The world was too bright when her eyes fluttered open. One would say the first instinct is to figure out where you are or to wait until gaining full consciousness. But there's this odd thing about the human body when having lost any kind of consciousness.

The first thing isn't to recognise any injuries they may have sustained prior, to not yet feel a rush of pain or sickness crushing them down but to move: to sit up, get back onto their feet even if it knocked them back down.

She was drenched in sea water, yet her lungs were clear even if her first instinct was to roll over and cough but nothing came.

Instead of a sore throat from suffocating on salt waters it had felt sore from the drought it had experienced. Her lips scabbed from the sun and lack of hydration.
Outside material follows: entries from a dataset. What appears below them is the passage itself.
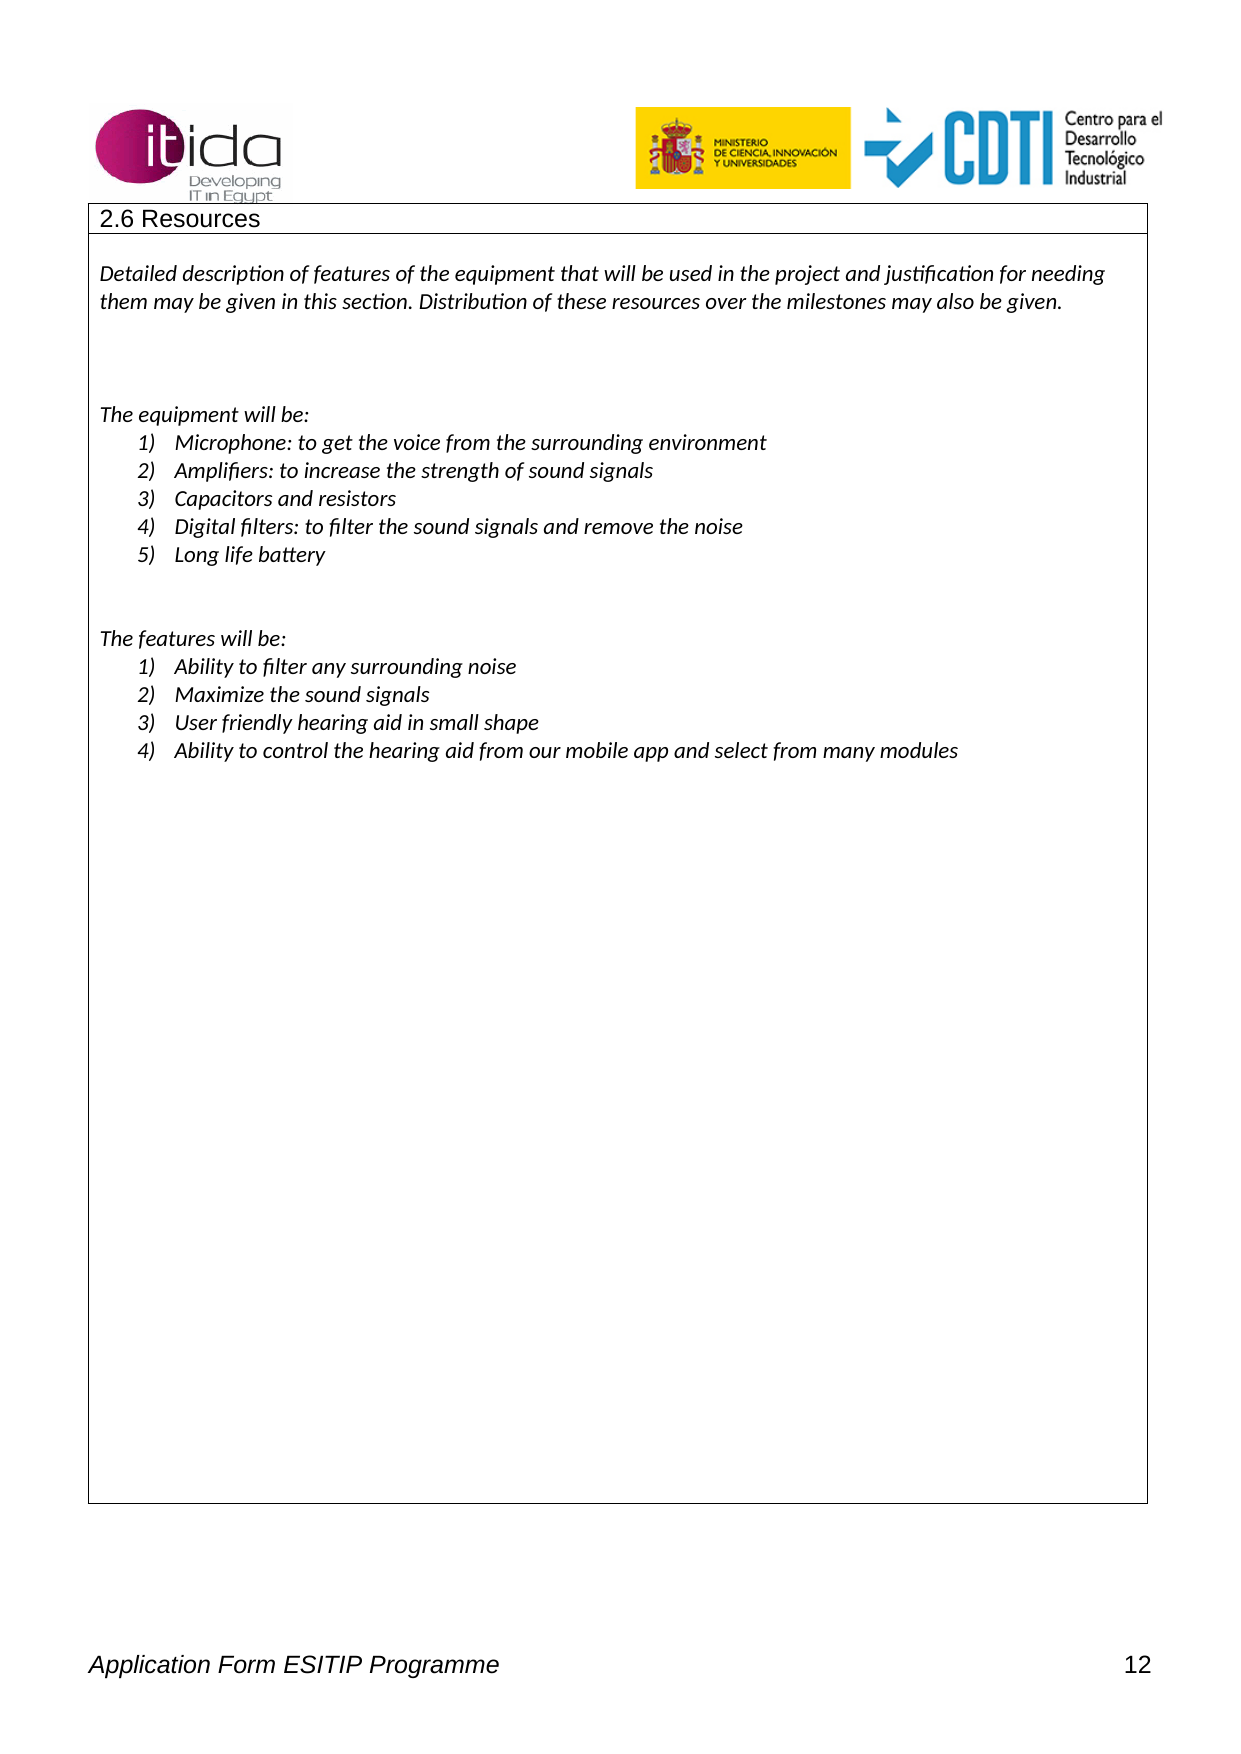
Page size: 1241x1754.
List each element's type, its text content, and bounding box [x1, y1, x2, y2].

table_header 2.6 Resources [89, 204, 1147, 233]
table_cell Detailed description of features of the equipment that will be used in the project and justification for needing them may be given in this section. Distribution of these resources over the milestones may also be given. The equipment will be: Microphone: to get the voice from the surrounding environment Amplifiers: to increase the strength of sound signals Capacitors and resistors Digital filters: to filter the sound signals and remove the noise Long life battery The features will be: Ability to filter any surrounding noise Maximize the sound signals User friendly hearing aid in small shape Ability to control the hearing aid from our mobile app and select from many modules [89, 234, 1147, 1502]
picture [88, 103, 293, 203]
picture [635, 107, 1164, 189]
Long forgotten about the pain that had once surged through her face just before her fall, just before their hands parted.

Emiliya's hands cut on the rough stone, feet unsteady beneath the force of her weight trying to figure out gravity's means. But she was weakened, hungry and dehydrated, most of all sore.

Her body met the stone at once, pain surging through her face upon the collusion with the sturdy ground.

A piercing cry had fallen from her lips, tears spilling from the corner of her eyes. Her reaction wasn't to reach up to her face. Instead of reaching for what hurt most, she dug her fingers into the fabric of her trousers in hopes to create a counter reaction to her pain as her other held onto the rock as if it were a life line.

In a way she was grateful she couldn't see what wounds the cliff had given her that night, and though there no longer had been any blood to be washed off by the seas, the wounds had still pounded with its freshness.